Olhando para o Futuro
Para fechar a primeira parte, o estudo apresenta um conjunto de “Sinais de um Projeto Autocrático para o Brasil”:
“Chamam a atenção as seguintes propostas, que constituem agenda de longa data do governo:
- Permissão do ensino domiciliar – homeschooling – (PL 2401/19)
- Proibição de saída temporária da prisão (PL 360/21)
- Permissão de mineração em terras indígenas (PL 191/20)
- Alteração da demarcação de terras indígenas – o chamado marco temporal – (PL 490/2007)
- Facilitação do licenciamento ambiental (PL 3729/2004)
- Ampliação do porte de armas para servidores públicos (PL 6438/19)
- Regulação das atividades de colecionador, atirador esportivo e caçador (CAC) (PL 3723/2019)
- Redução da maioridade penal (PEC 115/2015)
- Ampliação da regularização fundiária (PLS 510/2021)
- Instituição de garantias jurídicas a policiais (em elaboração)
- Ampliação de garantias ao agronegócio (MP 1104/22)”

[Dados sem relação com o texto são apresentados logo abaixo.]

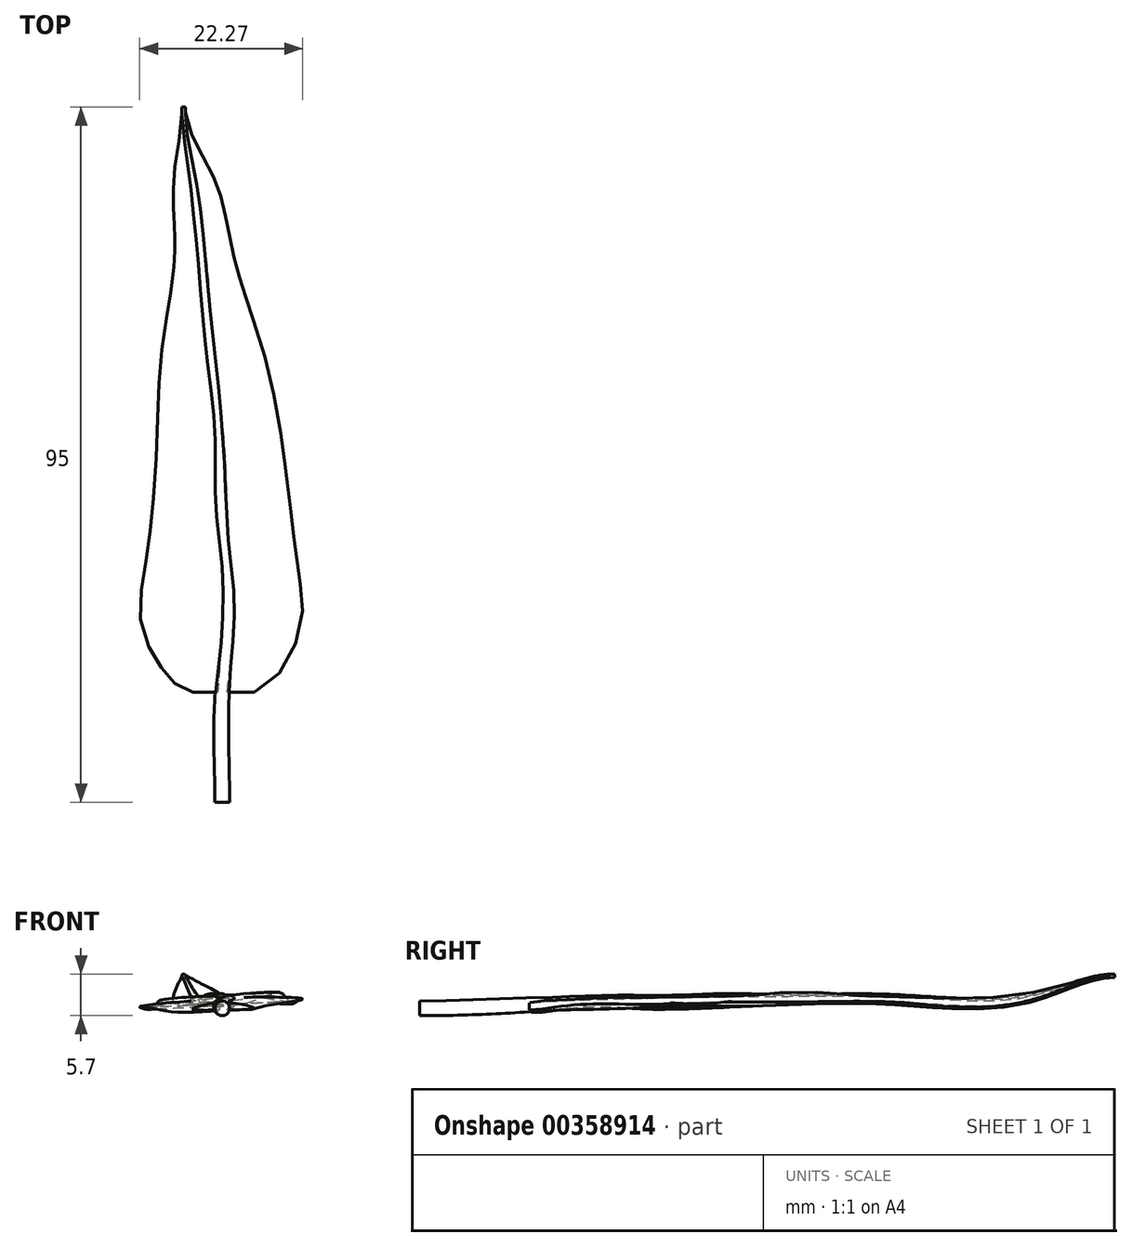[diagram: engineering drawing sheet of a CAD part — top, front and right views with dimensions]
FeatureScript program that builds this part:
annotation { "Feature Type Name" : "Feature", "Feature Type Description" : "" }
export const myFeature = defineFeature(function(context is Context, id is Id, definition is map)
    precondition{}
    {
        {
            var Q0;
            Q0=qCreatedBy(makeId("Front.planeOp"),FACE);
            var sketch = newSketch(context, id + "F0", { "sketchPlane" : qUnion([Q0])});
            skCircle(sketch, "E0", {"center": v(0, 0) * mm, "radius": 1 * mm});
            skSolve(sketch);
        }
        {
            var Q0;
            Q0=qCreatedBy(makeId("Front.planeOp"),FACE);
            cPlane(context, id + "F1", {"entities" : qUnion([Q0]), "cplaneType" : CPlaneType.OFFSET, "offset" : 15 * mm, "oppositeDirection" : true, "width" : 150 * mm, "height" : 150 * mm});
        }
        {
            var Q0;
            Q0=qCreatedBy(id+"F1.planeOp",FACE);
            var sketch = newSketch(context, id + "F2", { "sketchPlane" : qUnion([Q0])});
            skCircle(sketch, "E1", {"center": v(0, 0.48) * mm, "radius": 0.95 * mm});
            skSolve(sketch);
        }
        {
            var Q0;
            Q0=qCreatedBy(id+"F1.planeOp",FACE);
            cPlane(context, id + "F3", {"entities" : qUnion([Q0]), "cplaneType" : CPlaneType.OFFSET, "offset" : 5 * mm, "oppositeDirection" : true, "width" : 150 * mm, "height" : 150 * mm});
        }
        {
            var Q0;
            Q0=qCreatedBy(id+"F3.planeOp",FACE);
            var sketch = newSketch(context, id + "F4", { "sketchPlane" : qUnion([Q0])});
            skCircle(sketch, "E2", {"center": v(0.5, 0.7) * mm, "radius": 0.9 * mm});
            skSolve(sketch);
        }
        {
            var Q0;
            Q0=qCreatedBy(id+"F3.planeOp",FACE);
            cPlane(context, id + "F5", {"entities" : qUnion([Q0]), "cplaneType" : CPlaneType.OFFSET, "offset" : 10 * mm, "oppositeDirection" : true, "width" : 150 * mm, "height" : 150 * mm});
        }
        {
            var Q0;
            Q0=qCreatedBy(id+"F5.planeOp",FACE);
            var sketch = newSketch(context, id + "F6", { "sketchPlane" : qUnion([Q0])});
            skCircle(sketch, "E3", {"center": v(0.8, 0.94) * mm, "radius": 0.85 * mm});
            skSolve(sketch);
        }
        {
            var Q0;
            Q0=qCreatedBy(id+"F5.planeOp",FACE);
            cPlane(context, id + "F7", {"entities" : qUnion([Q0]), "cplaneType" : CPlaneType.OFFSET, "offset" : 8 * mm, "oppositeDirection" : true, "width" : 150 * mm, "height" : 150 * mm});
        }
        {
            var Q0;
            Q0=qCreatedBy(id+"F7.planeOp",FACE);
            var sketch = newSketch(context, id + "F8", { "sketchPlane" : qUnion([Q0])});
            skCircle(sketch, "E4", {"center": v(0, 1.13) * mm, "radius": 0.8 * mm});
            skSolve(sketch);
        }
        {
            var Q0;
            Q0=qCreatedBy(id+"F7.planeOp",FACE);
            cPlane(context, id + "F9", {"entities" : qUnion([Q0]), "cplaneType" : CPlaneType.OFFSET, "offset" : 11 * mm, "oppositeDirection" : true, "width" : 150 * mm, "height" : 150 * mm});
        }
        {
            var Q0;
            Q0=qCreatedBy(id+"F9.planeOp",FACE);
            var sketch = newSketch(context, id + "F10", { "sketchPlane" : qUnion([Q0])});
            skCircle(sketch, "E5", {"center": v(-0.37, 1.18) * mm, "radius": 0.75 * mm});
            skSolve(sketch);
        }
        {
            var Q0;
            Q0=qCreatedBy(id+"F9.planeOp",FACE);
            cPlane(context, id + "F11", {"entities" : qUnion([Q0]), "cplaneType" : CPlaneType.OFFSET, "offset" : 15 * mm, "oppositeDirection" : true, "width" : 150 * mm, "height" : 150 * mm});
        }
        {
            var Q0;
            Q0=qCreatedBy(id+"F11.planeOp",FACE);
            var sketch = newSketch(context, id + "F12", { "sketchPlane" : qUnion([Q0])});
            skCircle(sketch, "E6", {"center": v(-1.88, 1.23) * mm, "radius": 0.7 * mm});
            skSolve(sketch);
        }
        {
            var Q0;
            Q0=qCreatedBy(id+"F11.planeOp",FACE);
            cPlane(context, id + "F13", {"entities" : qUnion([Q0]), "cplaneType" : CPlaneType.OFFSET, "offset" : 21 * mm, "oppositeDirection" : true, "width" : 150 * mm, "height" : 150 * mm});
        }
        {
            var Q0;
            Q0=qCreatedBy(id+"F13.planeOp",FACE);
            var sketch = newSketch(context, id + "F14", { "sketchPlane" : qUnion([Q0])});
            skCircle(sketch, "E7", {"center": v(-3.99, 1.77) * mm, "radius": 0.5 * mm});
            skSolve(sketch);
        }
        {
            var Q0;
            Q0=qCreatedBy(id+"F13.planeOp",FACE);
            cPlane(context, id + "F15", {"entities" : qUnion([Q0]), "cplaneType" : CPlaneType.OFFSET, "offset" : 10 * mm, "oppositeDirection" : true, "width" : 150 * mm, "height" : 150 * mm});
        }
        {
            var Q0;
            Q0=qCreatedBy(id+"F15.planeOp",FACE);
            var sketch = newSketch(context, id + "F16", { "sketchPlane" : qUnion([Q0])});
            skCircle(sketch, "E8", {"center": v(-5.29, 4.45) * mm, "radius": 0.25 * mm});
            skSolve(sketch);
        }
        {
            var Q0;
            Q0 = qSketchRegion(id + "F0", true);
            var Q1;
            Q1 = qSketchRegion(id + "F2", true);
            var Q2;
            Q2 = qSketchRegion(id + "F4", true);
            var Q3;
            Q3 = qSketchRegion(id + "F6", true);
            var Q4;
            Q4 = qSketchRegion(id + "F8", true);
            var Q5;
            Q5 = qSketchRegion(id + "F10", true);
            var Q6;
            Q6 = qSketchRegion(id + "F12", true);
            var Q7;
            Q7 = qSketchRegion(id + "F14", true);
            var Q8;
            Q8 = qSketchRegion(id + "F16", true);
            loft(context, id + "F17", {"startCondition" : LoftEndDerivativeType.NORMAL_TO_PROFILE, "startMagnitude" : 1, "endCondition" : LoftEndDerivativeType.NORMAL_TO_PROFILE, "endMagnitude" : 1, "sheetProfilesArray" : [{ "sheetProfileEntities" : qUnion([Q0]) }, { "sheetProfileEntities" : qUnion([Q1]) }, { "sheetProfileEntities" : qUnion([Q2]) }, { "sheetProfileEntities" : qUnion([Q3]) }, { "sheetProfileEntities" : qUnion([Q4]) }, { "sheetProfileEntities" : qUnion([Q5]) }, { "sheetProfileEntities" : qUnion([Q6]) }, { "sheetProfileEntities" : qUnion([Q7]) }, { "sheetProfileEntities" : qUnion([Q8]) }]});
        }
        {
            var Q0;
            Q0=qCreatedBy(id+"F1.planeOp",FACE);
            var sketch = newSketch(context, id + "F18", { "sketchPlane" : qUnion([Q0])});
            skFitSpline(sketch, "E9", {"points": [v(0, 0.77) * mm, v(4.35, 0) * mm, v(0, -0.2) * mm, v(-4.02, -0.12) * mm, v(0, 0.77) * mm]});
            skSolve(sketch);
        }
        {
            var Q0;
            Q0=qCreatedBy(id+"F3.planeOp",FACE);
            var sketch = newSketch(context, id + "F19", { "sketchPlane" : qUnion([Q0])});
            skFitSpline(sketch, "E10", {"points": [v(0.49, 1.12) * mm, v(9.23, 0.92) * mm, v(0.57, 0.32) * mm, v(-9.4, 0) * mm, v(0.49, 1.12) * mm]});
            skSolve(sketch);
        }
        {
            var Q0;
            Q0=qCreatedBy(id+"F5.planeOp",FACE);
            var sketch = newSketch(context, id + "F20", { "sketchPlane" : qUnion([Q0])});
            skFitSpline(sketch, "E11", {"points": [v(0.79, 1.42) * mm, v(10.61, 1.24) * mm, v(0.92, 0.5) * mm, v(-10.86, 0) * mm, v(0.79, 1.42) * mm]});
            skSolve(sketch);
        }
        {
            var Q0;
            Q0=qCreatedBy(id+"F7.planeOp",FACE);
            var sketch = newSketch(context, id + "F21", { "sketchPlane" : qUnion([Q0])});
            skFitSpline(sketch, "E12", {"points": [v(0, 1.57) * mm, v(9.56, 0.64) * mm, v(0, 0.8) * mm, v(-9.74, 0) * mm, v(0, 1.57) * mm]});
            skSolve(sketch);
        }
        {
            var Q0;
            Q0=qCreatedBy(id+"F9.planeOp",FACE);
            var sketch = newSketch(context, id + "F22", { "sketchPlane" : qUnion([Q0])});
            skFitSpline(sketch, "E13", {"points": [v(-0.37, 1.7) * mm, v(8.2, 2) * mm, v(-0.24, 0.8) * mm, v(-8.95, 0.6) * mm, v(-0.37, 1.7) * mm]});
            skSolve(sketch);
        }
        {
            var Q0;
            Q0=qCreatedBy(id+"F11.planeOp",FACE);
            var sketch = newSketch(context, id + "F23", { "sketchPlane" : qUnion([Q0])});
            skFitSpline(sketch, "E14", {"points": [v(-1.94, 1.6) * mm, v(4.87, 1.24) * mm, v(-1.83, 0.88) * mm, v(-7.98, 1.03) * mm, v(-1.94, 1.6) * mm]});
            skSolve(sketch);
        }
        {
            var Q0;
            Q0=qCreatedBy(id+"F13.planeOp",FACE);
            var sketch = newSketch(context, id + "F24", { "sketchPlane" : qUnion([Q0])});
            skFitSpline(sketch, "E15", {"points": [v(-3.94, 2.04) * mm, v(-1.02, 2.38) * mm, v(-3.98, 1.52) * mm, v(-6.65, 1.8) * mm, v(-3.94, 2.04) * mm]});
            skSolve(sketch);
        }
        {
            var Q0;
            Q0=qCreatedBy(id+"F15.planeOp",FACE);
            var sketch = newSketch(context, id + "F25", { "sketchPlane" : qUnion([Q0])});
            skFitSpline(sketch, "E16", {"points": [v(-5.3, 4.58) * mm, v(-5.07, 4.52) * mm, v(-5.24, 4.35) * mm, v(-5.5, 4.35) * mm, v(-5.3, 4.58) * mm]});
            skSolve(sketch);
        }
        {
            var Q1;
            Q1 = qSketchRegion(id + "F18", true);
            var Q2;
            Q2 = qSketchRegion(id + "F19", true);
            var Q3;
            Q3 = qSketchRegion(id + "F20", true);
            var Q4;
            Q4 = qSketchRegion(id + "F21", true);
            var Q5;
            Q5 = qSketchRegion(id + "F22", true);
            var Q6;
            Q6 = qSketchRegion(id + "F23", true);
            var Q7;
            Q7 = qSketchRegion(id + "F24", true);
            var Q8;
            Q8 = qSketchRegion(id + "F25", true);
            loft(context, id + "F26", {"operationType" : NewBodyOperationType.ADD, "startCondition" : LoftEndDerivativeType.TANGENT_TO_PROFILE, "startMagnitude" : 1, "endCondition" : LoftEndDerivativeType.NORMAL_TO_PROFILE, "endMagnitude" : 1, "sheetProfilesArray" : [{ "sheetProfileEntities" : qUnion([Q1]) }, { "sheetProfileEntities" : qUnion([Q2]) }, { "sheetProfileEntities" : qUnion([Q3]) }, { "sheetProfileEntities" : qUnion([Q4]) }, { "sheetProfileEntities" : qUnion([Q5]) }, { "sheetProfileEntities" : qUnion([Q6]) }, { "sheetProfileEntities" : qUnion([Q7]) }, { "sheetProfileEntities" : qUnion([Q8]) }]});
        }
    });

Estratégias e táticas autoritárias em políticas públicas de educação, espaço cívico e segurança
A segunda parte do estudo aponta semelhanças entre as investidas autoritárias no Brasil, Índia, Hungria e Polônia nas políticas sociais da educação, do espaço cívico e da segurança pública. Os autores ressaltam que:
“Educação, espaço cívico e segurança pública são áreas de especial interesse aos líderes autoritários, sendo frequentemente cerceadas desde seus primeiros mandatos. Nelas, é possível observar a disseminação da autocensura, do medo e da desconfiança, que atrofiam o projeto democrático. Sem estudantes e acadêmicos críticos, uma esfera pública vibrante e políticas de proteção aos cidadãos, dentre tantos outros aspectos relevantes, as democracias vão perdendo seus lastros de legitimidade e confiança recíproca, sem os quais não sobrevivem.”

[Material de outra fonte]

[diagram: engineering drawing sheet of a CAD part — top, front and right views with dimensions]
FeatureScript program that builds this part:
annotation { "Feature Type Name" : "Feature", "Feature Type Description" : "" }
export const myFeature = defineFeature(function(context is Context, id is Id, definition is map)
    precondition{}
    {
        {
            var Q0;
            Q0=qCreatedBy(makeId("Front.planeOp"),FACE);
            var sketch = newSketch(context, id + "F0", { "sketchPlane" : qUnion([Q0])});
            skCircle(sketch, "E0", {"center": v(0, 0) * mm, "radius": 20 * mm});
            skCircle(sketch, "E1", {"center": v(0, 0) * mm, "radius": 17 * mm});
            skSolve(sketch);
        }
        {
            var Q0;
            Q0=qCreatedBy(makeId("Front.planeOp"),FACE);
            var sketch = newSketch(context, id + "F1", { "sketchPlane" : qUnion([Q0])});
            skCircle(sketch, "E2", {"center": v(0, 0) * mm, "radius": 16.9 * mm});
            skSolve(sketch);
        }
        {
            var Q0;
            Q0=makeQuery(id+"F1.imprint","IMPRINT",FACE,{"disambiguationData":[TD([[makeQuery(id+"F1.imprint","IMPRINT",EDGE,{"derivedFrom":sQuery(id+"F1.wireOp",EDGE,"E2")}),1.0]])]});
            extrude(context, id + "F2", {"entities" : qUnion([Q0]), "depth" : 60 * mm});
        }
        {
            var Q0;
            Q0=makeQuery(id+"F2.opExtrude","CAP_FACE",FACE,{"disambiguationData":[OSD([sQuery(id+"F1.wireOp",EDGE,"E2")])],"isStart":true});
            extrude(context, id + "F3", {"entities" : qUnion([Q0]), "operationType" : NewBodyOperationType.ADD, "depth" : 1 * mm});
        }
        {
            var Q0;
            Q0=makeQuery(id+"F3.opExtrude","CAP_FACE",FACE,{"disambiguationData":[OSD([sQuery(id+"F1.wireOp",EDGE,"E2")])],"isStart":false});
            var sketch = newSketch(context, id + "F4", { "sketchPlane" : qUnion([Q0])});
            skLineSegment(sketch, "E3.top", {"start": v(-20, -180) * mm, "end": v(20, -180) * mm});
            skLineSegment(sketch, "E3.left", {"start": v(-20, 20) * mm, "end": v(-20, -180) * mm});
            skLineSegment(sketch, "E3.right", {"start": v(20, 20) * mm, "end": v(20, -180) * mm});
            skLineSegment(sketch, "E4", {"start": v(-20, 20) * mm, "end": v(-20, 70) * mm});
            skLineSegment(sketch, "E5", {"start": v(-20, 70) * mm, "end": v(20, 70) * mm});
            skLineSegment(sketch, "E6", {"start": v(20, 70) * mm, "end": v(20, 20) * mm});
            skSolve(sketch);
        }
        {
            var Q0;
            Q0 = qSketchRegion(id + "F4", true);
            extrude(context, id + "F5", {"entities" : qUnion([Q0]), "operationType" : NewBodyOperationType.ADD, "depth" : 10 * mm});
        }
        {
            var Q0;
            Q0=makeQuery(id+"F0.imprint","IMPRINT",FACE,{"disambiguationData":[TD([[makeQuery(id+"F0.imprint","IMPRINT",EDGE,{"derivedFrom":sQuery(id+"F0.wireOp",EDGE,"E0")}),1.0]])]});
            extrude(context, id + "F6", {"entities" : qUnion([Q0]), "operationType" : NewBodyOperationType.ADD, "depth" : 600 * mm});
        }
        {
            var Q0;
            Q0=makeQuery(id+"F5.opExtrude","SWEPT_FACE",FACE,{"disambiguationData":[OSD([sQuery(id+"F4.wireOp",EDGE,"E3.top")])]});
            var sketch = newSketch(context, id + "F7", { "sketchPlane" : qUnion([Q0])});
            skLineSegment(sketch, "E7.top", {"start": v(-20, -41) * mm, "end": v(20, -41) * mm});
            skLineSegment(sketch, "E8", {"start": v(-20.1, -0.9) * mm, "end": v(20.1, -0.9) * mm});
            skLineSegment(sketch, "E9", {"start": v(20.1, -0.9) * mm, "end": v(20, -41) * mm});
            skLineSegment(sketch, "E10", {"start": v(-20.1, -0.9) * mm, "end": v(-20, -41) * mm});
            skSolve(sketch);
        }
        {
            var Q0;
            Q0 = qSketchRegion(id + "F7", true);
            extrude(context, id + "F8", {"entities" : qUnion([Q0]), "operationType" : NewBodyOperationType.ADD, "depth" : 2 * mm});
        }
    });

O quadro abaixo resume as principais estratégias e táticas autoritárias usadas na elaboração de políticas públicas nas três áreas.

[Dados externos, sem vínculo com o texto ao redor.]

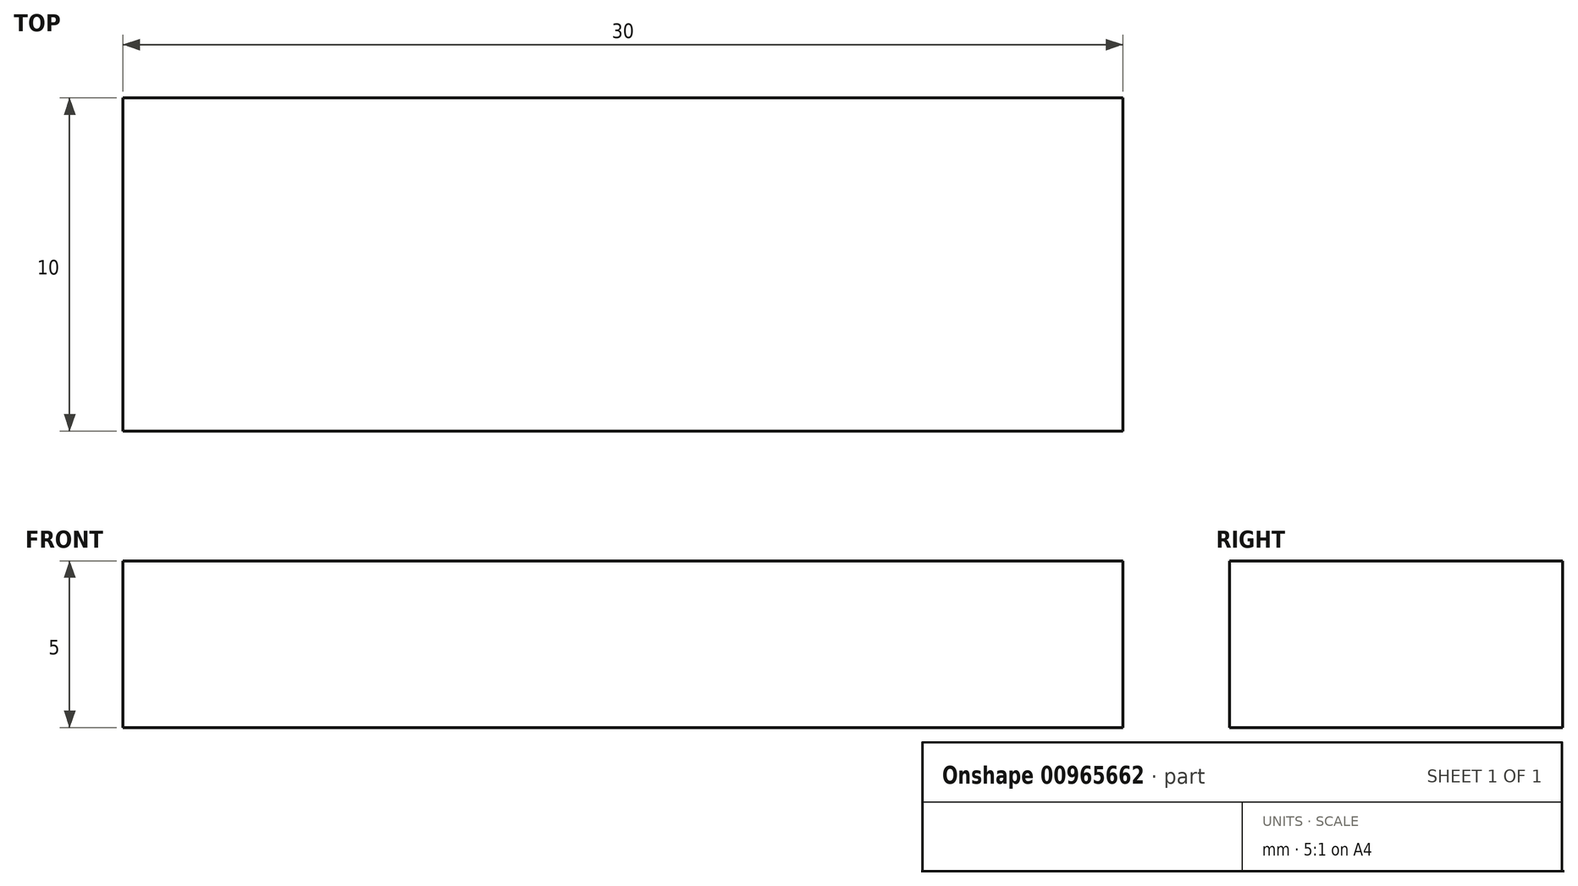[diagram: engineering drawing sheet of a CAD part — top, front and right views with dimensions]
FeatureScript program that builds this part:
annotation { "Feature Type Name" : "Feature", "Feature Type Description" : "" }
export const myFeature = defineFeature(function(context is Context, id is Id, definition is map)
    precondition{}
    {
        {
            var Q0;
            Q0=qCreatedBy(makeId("Top.planeOp"),FACE);
            var sketch = newSketch(context, id + "F0", { "sketchPlane" : qUnion([Q0])});
            skLineSegment(sketch, "E0.bottom", {"start": v(15, -5) * mm, "end": v(-15, -5) * mm});
            skLineSegment(sketch, "E0.top", {"start": v(15, 5) * mm, "end": v(-15, 5) * mm});
            skLineSegment(sketch, "E0.left", {"start": v(15, -5) * mm, "end": v(15, 5) * mm});
            skLineSegment(sketch, "E0.right", {"start": v(-15, -5) * mm, "end": v(-15, 5) * mm});
            skPoint(sketch, "E0.middle", {"position": v(0, 0) * mm});
            skSolve(sketch);
        }
        {
            var Q0;
            Q0=makeQuery(id+"F0.imprint","IMPRINT",FACE,{"disambiguationData":[TD([[makeQuery(id+"F0.imprint","IMPRINT",EDGE,{"derivedFrom":sQuery(id+"F0.wireOp",EDGE,"E0.bottom")}),-1.0]])]});
            extrude(context, id + "F1", {"entities" : qUnion([Q0]), "depth" : 5 * mm, "offsetDistance" : 25 * mm});
        }
    });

Quais são os possíveis efeitos da reeleição de Bolsonaro?
Respondendo à pergunta acima, formulada pela jornalista Carolina Azevedo para publicação no Le Monde Diplomatique Brasil, Adriane Sanctis, pesquisadora do LAUT, afirma:
“Em países com manutenção de autocratas no poder, as ações e omissões dos primeiros anos de governo se multiplicam e aprofundam com o tempo. Além disso, uma reeleição é geralmente lida e usada pelos autocratas como uma espécie de aval majoritário que acaba servindo de motor para acelerar ainda mais o espiral autoritário e a implementação de medidas mais gravosas contra liberdade civis e políticas. Em outras experiências de autocratização, a reeleição é um momento central de consolidação de um regime autoritário, um ponto de não retorno.”
Advertência
“Não há receita pronta para se interromper ou reverter o processo de autocratização. A retomada da marcha de aprofundamento da democracia ainda não está no horizonte. O que se sabe, com base nas experiências relatadas, é que a reeleição do autocrata põe em risco a própria manutenção da competição democrática”, conclui o estudo.
* Este é um artigo de opinião, de responsabilidade do autor, e não reflete a opinião do Brasil 247.